La RATP s’est trouvé un nouveau chef. Après le départ quelque peu surprenant de Pierre Mongin, la Régie Autonome des Transports Parisiens (RATP) sera prochainement dirigée par Elisabeth Borne, ancienne directrice de cabinet de Ségolène Royal au ministère de l’Ecologie. Face à elle se présente les nombreux défis auxquels devra faire face l’entreprise publique dans les années à venir. Mais sera-t-elle capable de les relever ?

Paris:Segolene Royal during a press conference

Un an après avoir renouvelé son contrat à la tête de la RATP, Pierre Mongin a décidé, un peu à la surprise générale, de rejoindre la direction de GDF Suez, nouvellement Engie. Sa succession s’est donc organisée, pour finalement se porter sur le choix d’Elisabeth Borne. Nommée au Conseil d’administration début avril, première étape vers une nomination, elle va devoir faire face à deux défis majeurs : assurer sur les futures échéances de la société et réussir à enfiler le costume de PDG de la RATP après Pierre Mongin.

C’est une entreprise saine économiquement que laisse Pierre Mongin à son départ. Les chiffres sont au vert et notamment le chiffre d’affaire, toujours plus haut, qui culminait à 5.3 milliards d’euros en 2014, contre 3.5 milliards d’euros lors de son arrivée en 2006. Idem au niveau international, par le biais de la filiale RATP Dev, avec un chiffre d’affaires qui est passé de 150 millions d’euros en 2008 à près de 900 millions d’euros en 2014.

Un héritage lourd à perpétuer

Sur le plan social, Elisabeth Borne devra essayer de maintenir les bonnes relations qu’entretenait l’ancien PDG avec les syndicats. Basée sur un dialogue constant entre les différents protagonistes, la méthode avait permis de faire chuter les taux de conflictualité drastiquement. Avec ce départ, il pourrait y avoir une remontée de volonté syndicale, dont celle de l’augmentation des salaires, surtout après les annonces des bons chiffres.

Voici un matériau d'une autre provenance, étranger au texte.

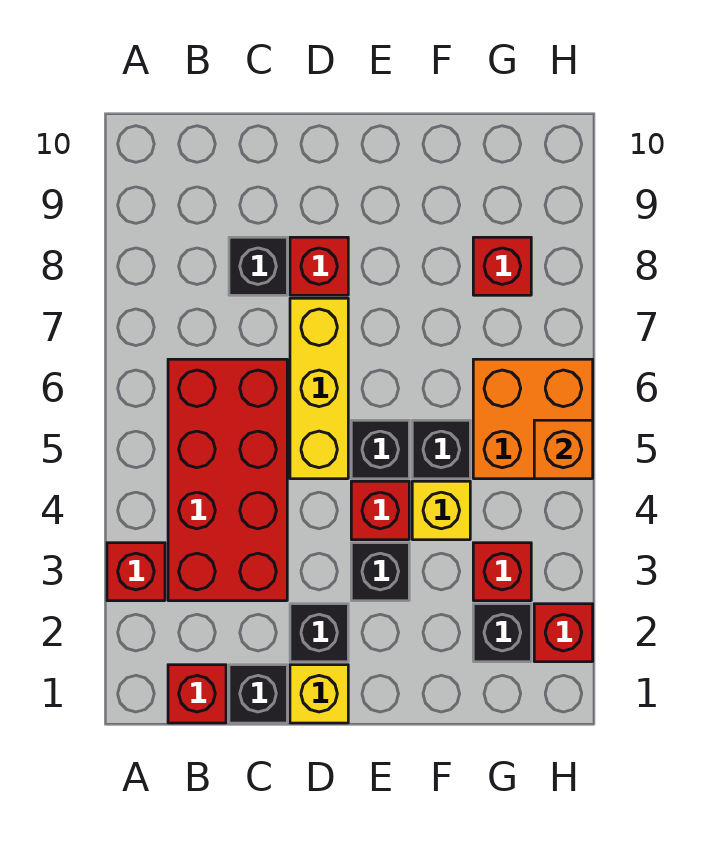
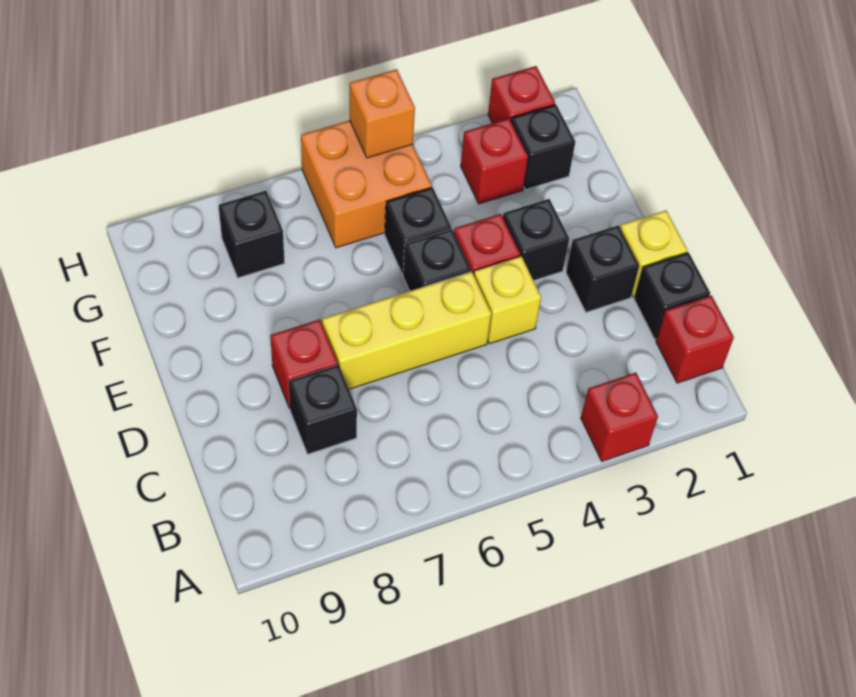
red 2x4 brick [168,359,287,601] -> none
yellow 1x1 brick [412,481,470,540] -> yellow 1x1 brick moved to [474,256,541,344]
red 1x1 brick [473,237,531,295] -> black 1x1 brick [219,191,284,278]

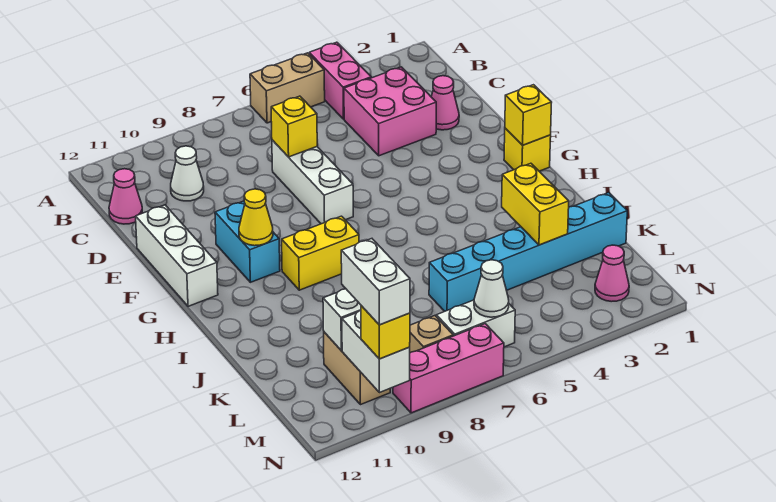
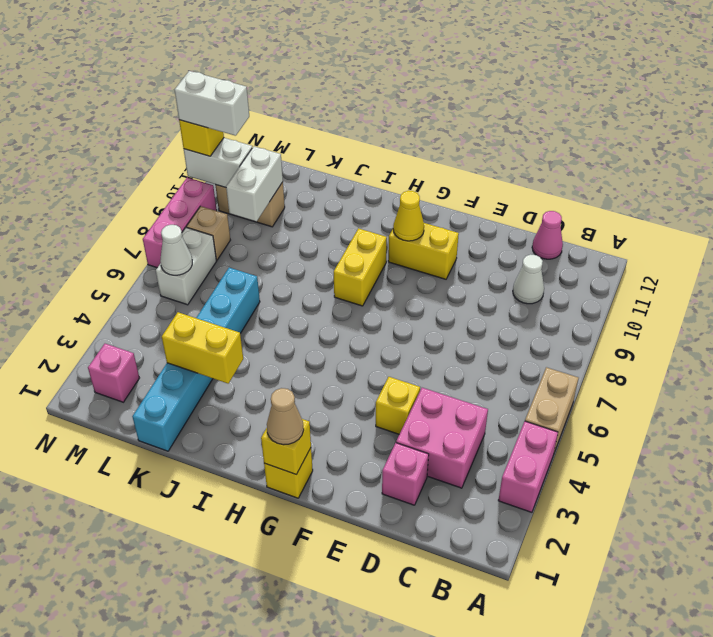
pink 1x2 brick [309,42,371,119] -> pink 1x2 brick turned to [498,421,558,512]
pink 1x1 cone [431,76,459,130] -> pink 1x1 brick [382,443,429,505]
white 1x3 brick [272,140,353,224] -> none
yellow 1x1 brick [271,96,317,157] -> yellow 1x1 brick moved to [376,377,420,434]
white 1x3 brick [136,205,218,306] -> none
cyan 1x2 brick [215,201,280,282] -> yellow 1x2 brick [388,223,459,279]
none -> tan 1x1 cone [267,388,304,445]
pink 1x1 cone [595,245,629,302] -> pink 1x1 brick [88,344,139,402]

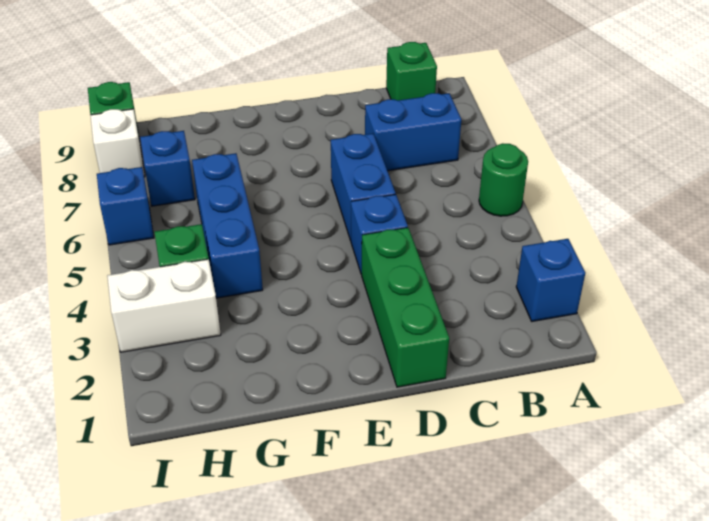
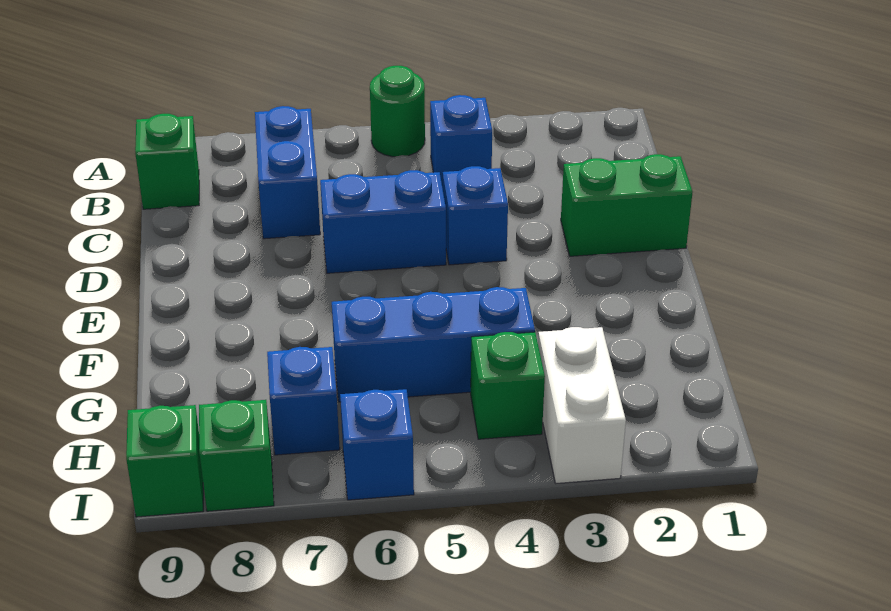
blue 1x1 brick [516,239,585,321] -> blue 1x1 brick moved to [430,95,492,188]
green 1x3 brick [362,228,449,387] -> green 1x2 brick [561,154,693,256]
white 1x1 brick [90,109,145,177] -> green 1x1 brick [199,400,274,511]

En parallèle, plusieurs dossiers attendent la future dirigeante et notamment le contrat avec le Syndicat des transports d’Ile-de-France (STIF) qui expire à la fin de l’année. Document primordial pour l’entreprise publique, il détermine le montant des investissements accordés par la Région pour le renouvellement du matériel roulant, mais aussi la construction de nouvelles lignes, actuellement de tramways. Pour obtenir ces crédits, la RATP et sa direction vont devoir donner des garanties, notamment sur la ponctualité. Sera donc scrutée, sa capacité à améliorer celle du RER A, ligne la plus utilisée d’Europe et partagée avec la SNCF, qui reste à 84,4 % de ponctualité, soit dix points inférieurs à l’objectif annoncé.

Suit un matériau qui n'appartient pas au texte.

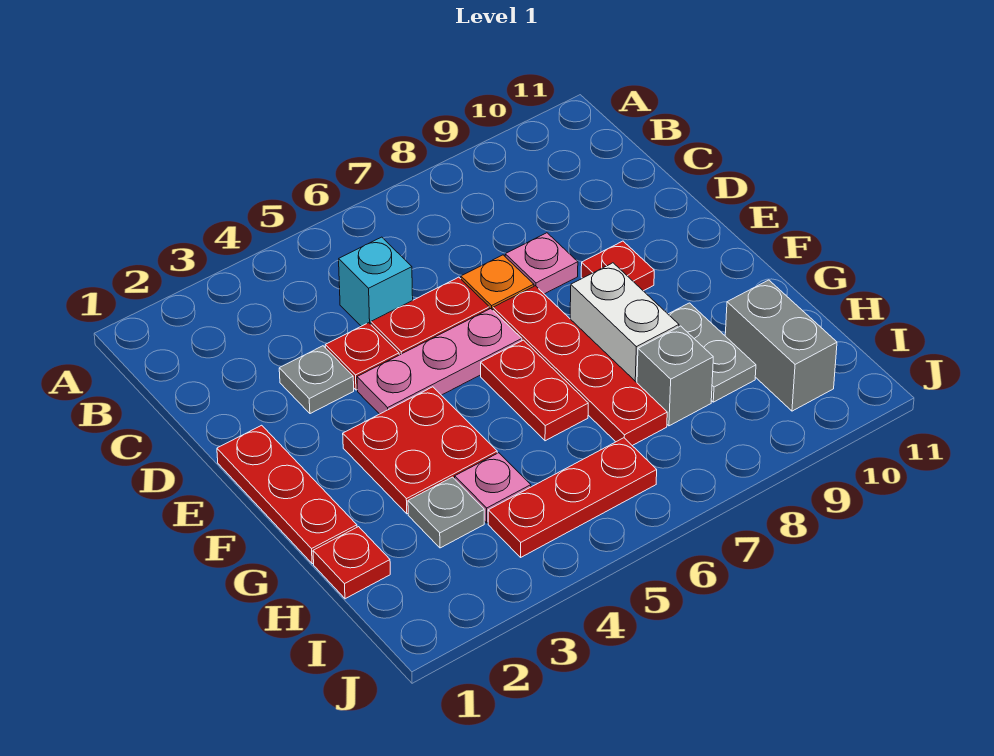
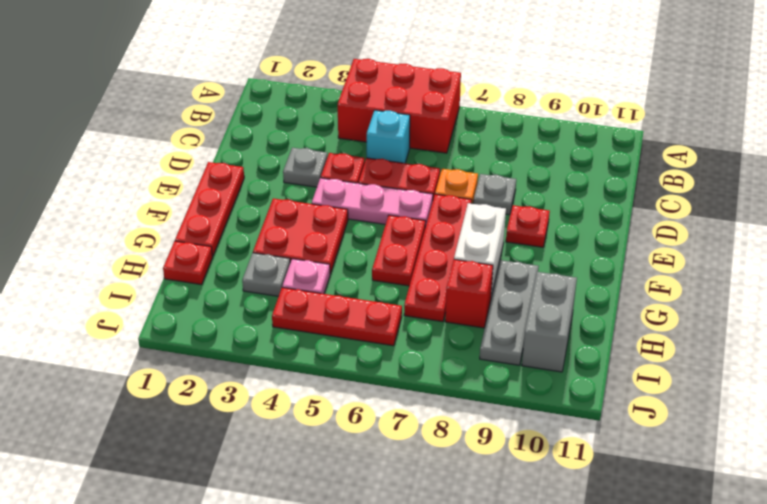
none -> red 2x3 brick [338,59,461,153]
pink 1x1 plate [505,233,578,294] -> grey 1x1 plate [473,174,516,215]
grey 1x2 plate [668,303,756,402] -> grey 1x3 plate [480,260,539,365]
grey 1x1 brick [637,326,713,426] -> red 1x1 brick [445,259,493,328]

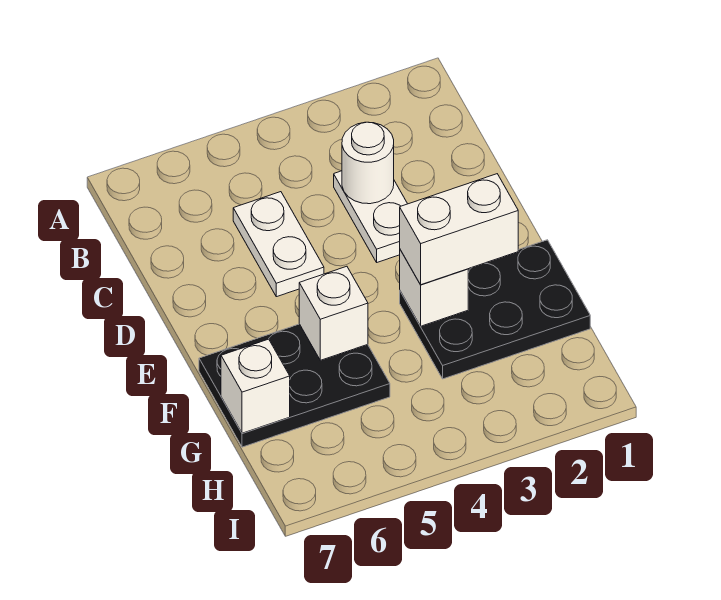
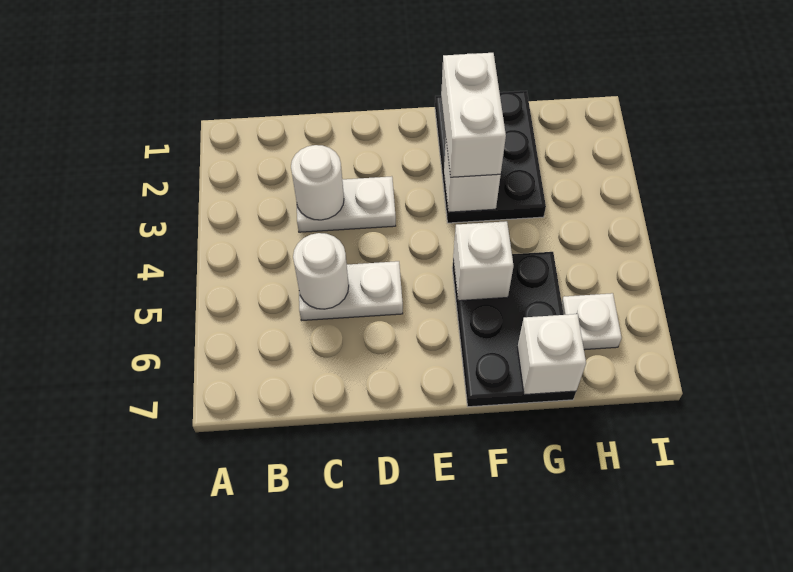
none -> white 1x1 round brick [293,233,349,309]
none -> white 1x1 plate [562,293,622,350]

L’autre grand dossier, au cœur du mandat d’Elisabeth Borne, est celui du Grand Paris Express et l’ouverture à la concurrence de l’exploitation des lignes de métros nouvellement construites. Un échec lors des négociations serait automatiquement synonyme de mauvais mandat, d’autant que les ouvertures à la concurrence des moyens de transport actuellement gérés par la RATP n’interviendront pas avant 2024, pour la gestion des bus, 2029 pour les tramways et 2039 pour les lignes de métro. Des délais obtenus par… Pierre Mongin.

Une expérience solide dans les transports

Elisabeth Borne n’est cependant pas une novice en la matière. Diplômée de Polytechnique et des Ponts-et-Chaussées, cette ingénieure s’est déjà frottée au domaine des transports lors de ces précédentes expériences en cabinets ministériels. Présente au côté de Lionel Jospin à Matignon, où elle était chargée des transports, elle a ensuite rejoint la SNCF en tant que directrice stratégique pendant cinq ans.

Surtout, elle peut se targuer de bénéficier de la confiance du Gouvernement, qui voit en elle un symbole, celui de la première femme nommée depuis le début du quinquennat de François Hollande à la tête d’une grande entreprise publique, avec Stéphanie Pallez, présidente de la Française des Jeux (FDJ) depuis novembre 2014.

Mais cela reste son premier poste de dirigeante avec toutes les conséquences que cela induit. Il va donc falloir apprendre vite, très vite, le Conseil d’administration se réunissant entre le 1er et le 10 mai pour proposer le nom du futur PDG, qui sera auditionnée par les parlementaires, pour une nomination en conseil des ministres dans la foulée.